撮影:三ツ村崇志
NECは4月8日、自社のAI技術を生かし、新型コロナウイルスを含む「ベータコロナウイルス属全般」に対するワクチン開発に取り組むことを発表した。
このプロジェクトは、ワクチン開発を担う製薬企業や研究機関に資金を拠出する国際基金「感染症流行対策イノベーション連合」(CEPI)のプロジェクトとして採択されたもの。CEPIからは、シードファンドとして最大480万ドル(約6億円)が拠出される。
CEPIではこの先、再び世界がパンデミックの脅威にさらされた際に「100日間」で安全で効果的なワクチンを得ることを目標に、さまざまなプロジェクトを支援することを発表している。

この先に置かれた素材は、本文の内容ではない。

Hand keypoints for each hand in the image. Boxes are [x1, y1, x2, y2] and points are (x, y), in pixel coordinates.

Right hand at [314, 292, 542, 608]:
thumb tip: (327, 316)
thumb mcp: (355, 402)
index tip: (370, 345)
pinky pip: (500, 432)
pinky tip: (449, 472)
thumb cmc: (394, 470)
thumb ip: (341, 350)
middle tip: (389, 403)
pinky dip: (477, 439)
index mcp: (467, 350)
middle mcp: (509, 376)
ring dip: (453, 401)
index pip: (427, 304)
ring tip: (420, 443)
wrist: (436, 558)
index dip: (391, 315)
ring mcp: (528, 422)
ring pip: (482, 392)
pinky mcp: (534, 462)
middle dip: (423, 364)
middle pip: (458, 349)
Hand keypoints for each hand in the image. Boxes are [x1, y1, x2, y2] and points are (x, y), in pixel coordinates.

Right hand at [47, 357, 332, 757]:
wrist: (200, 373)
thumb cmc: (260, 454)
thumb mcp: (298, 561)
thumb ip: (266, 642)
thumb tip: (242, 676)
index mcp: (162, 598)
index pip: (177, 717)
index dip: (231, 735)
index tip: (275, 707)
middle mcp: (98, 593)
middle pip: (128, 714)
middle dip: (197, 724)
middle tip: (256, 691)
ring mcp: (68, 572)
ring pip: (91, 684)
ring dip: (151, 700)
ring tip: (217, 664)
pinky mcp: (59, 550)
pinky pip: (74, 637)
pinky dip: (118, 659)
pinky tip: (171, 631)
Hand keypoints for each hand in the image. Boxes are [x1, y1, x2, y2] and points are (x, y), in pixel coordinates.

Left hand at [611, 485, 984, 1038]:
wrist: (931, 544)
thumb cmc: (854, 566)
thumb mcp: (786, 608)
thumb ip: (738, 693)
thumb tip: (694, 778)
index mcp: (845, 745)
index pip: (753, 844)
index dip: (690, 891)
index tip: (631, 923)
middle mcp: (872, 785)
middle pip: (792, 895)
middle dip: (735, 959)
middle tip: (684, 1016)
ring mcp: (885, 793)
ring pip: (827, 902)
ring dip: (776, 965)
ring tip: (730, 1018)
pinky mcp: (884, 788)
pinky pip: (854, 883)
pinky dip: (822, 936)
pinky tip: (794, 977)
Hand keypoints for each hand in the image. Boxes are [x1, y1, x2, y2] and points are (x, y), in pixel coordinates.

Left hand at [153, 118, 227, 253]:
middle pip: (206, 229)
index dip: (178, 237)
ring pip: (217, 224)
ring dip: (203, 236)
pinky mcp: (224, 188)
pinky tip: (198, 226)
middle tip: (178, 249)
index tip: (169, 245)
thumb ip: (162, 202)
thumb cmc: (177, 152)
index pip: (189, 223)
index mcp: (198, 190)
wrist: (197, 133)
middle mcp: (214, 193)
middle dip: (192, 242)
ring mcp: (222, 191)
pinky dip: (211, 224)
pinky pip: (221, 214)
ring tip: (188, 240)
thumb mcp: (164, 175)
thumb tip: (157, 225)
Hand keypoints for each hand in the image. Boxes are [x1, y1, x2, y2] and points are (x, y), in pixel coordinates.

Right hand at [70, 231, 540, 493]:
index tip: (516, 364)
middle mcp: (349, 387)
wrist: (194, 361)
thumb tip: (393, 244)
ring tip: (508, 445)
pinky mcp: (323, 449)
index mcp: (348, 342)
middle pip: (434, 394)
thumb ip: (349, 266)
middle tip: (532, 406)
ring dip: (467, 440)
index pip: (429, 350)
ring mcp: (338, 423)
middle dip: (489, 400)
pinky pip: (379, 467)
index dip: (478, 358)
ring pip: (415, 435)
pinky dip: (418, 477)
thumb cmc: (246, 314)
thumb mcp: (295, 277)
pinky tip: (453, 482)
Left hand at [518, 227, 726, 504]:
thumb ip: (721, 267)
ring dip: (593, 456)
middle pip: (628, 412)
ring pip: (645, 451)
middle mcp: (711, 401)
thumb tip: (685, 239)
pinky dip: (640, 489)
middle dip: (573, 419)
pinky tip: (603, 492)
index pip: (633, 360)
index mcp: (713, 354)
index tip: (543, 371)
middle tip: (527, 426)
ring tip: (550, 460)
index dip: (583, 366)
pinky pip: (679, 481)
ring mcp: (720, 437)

この取組に対する世界からの支援総額は15億ドル(約1860億円)を超えており、日本も3億ドル(約370億円)の寄付をしている。
「次のパンデミックに備えるワクチン」
コロナウイルスといっても、いくつかのグループに分かれている。
オンライン記者会見の画面をキャプチャ
新型コロナウイルスは、2002年に流行したSARSや、2012年に話題になったMERSとよく似た「ベータコロナウイルス属」(※)と呼ばれるグループのコロナウイルスだ。ベータコロナウイルス属の中には、一般的な風邪のウイルスも一部含まれる。
※新型コロナウイルスでは、変異ウイルスについて「アルファ株」や「ベータ株」といった呼び名が付けられているが、ここでいう「属」は「株」よりも広いグループ分けを指す
今回NECが開発を目指すワクチンは、このベータコロナウイルス属というグループ全体を対象としたもの。加えて、ベータコロナウイルス属の各ウイルスが変異した場合にも対応できるワクチンの開発を目指すとしている。
今回、CEPIが「ベータコロナウイルス属」をターゲットにプロジェクトを募集したのは、ベータコロナウイルス属がSARSやMERS、COVID-19などのように「パンデミック」を引き起こす可能性が高いウイルスだとされているからだ。
仮に、COVID-19のような伝搬性を持ちつつ、SARSやMERSのような高い致死率を持つ感染症が広がってしまうと、その被害の大きさはCOVID-19の流行の比ではない。
今回の取り組みは、こういった将来のパンデミックに備える意味あいが強い。
今回のプロジェクトのスケジュール。CEPIに採択されたプロジェクトの契約範囲は約2年分。
提供:NEC
NECでは、今後、18カ月かけてベータコロナウイルス属のゲノム情報を解析し、ワクチンを設計する上での「狙い所」を探索。その中から変異が少ない共通した特徴を見出して、ワクチンの設計に生かすとしている。その後約半年かけて、免疫反応の強さや安全性などを確かめる非臨床試験を進めていく方針だ。
最終的には、mRNAワクチンとしてコンセプトの実証を目指す。
現時点で連携している製薬会社などはないが、製剤化するタイミングでパートナーとなる製薬企業を探していくことになるという。
NECの遠藤信博会長は、
「NECは2019年に定款を変更し、本格的に創薬事業に取り組んでいます。また、20年以上前から、AIを使って医薬品の開発を効率化する取り組みも進めてきました。今回、CEPIの開発パートナーとしてNECへの資金拠出をご判断いただいたことは、NECの技術が世界のトップレベルにあることの証です」
と、自社の技術力の高さに対する自信を語った。
東京大学の石井健教授。
提供:NEC
記者会見に同席したCEPIのアドバイザーも務める東京大学医学研究所の石井健教授は、今回のNECの取り組みについて
「このプロジェクト(ベータコロナウイルス属全般に効くワクチンができるかどうか)の確度は不明です。ただし、CEPIではミッションとして、次にパンデミックが来たときに100日でワクチンを提供しようと目標を立てています。これは、現時点の科学レベルでは実現できないことです。このプロジェクトは、それを突破するための技術を考えていこうというものです」
と、非常に挑戦的な取り組みであるとしながら、
「AIの可能性を十分に理解しているつもりですし、研究者としてもワクワクします。次のワクチンを担うことを非常に期待している」
と、AIを活用したワクチン開発のポテンシャルに期待を語っていた。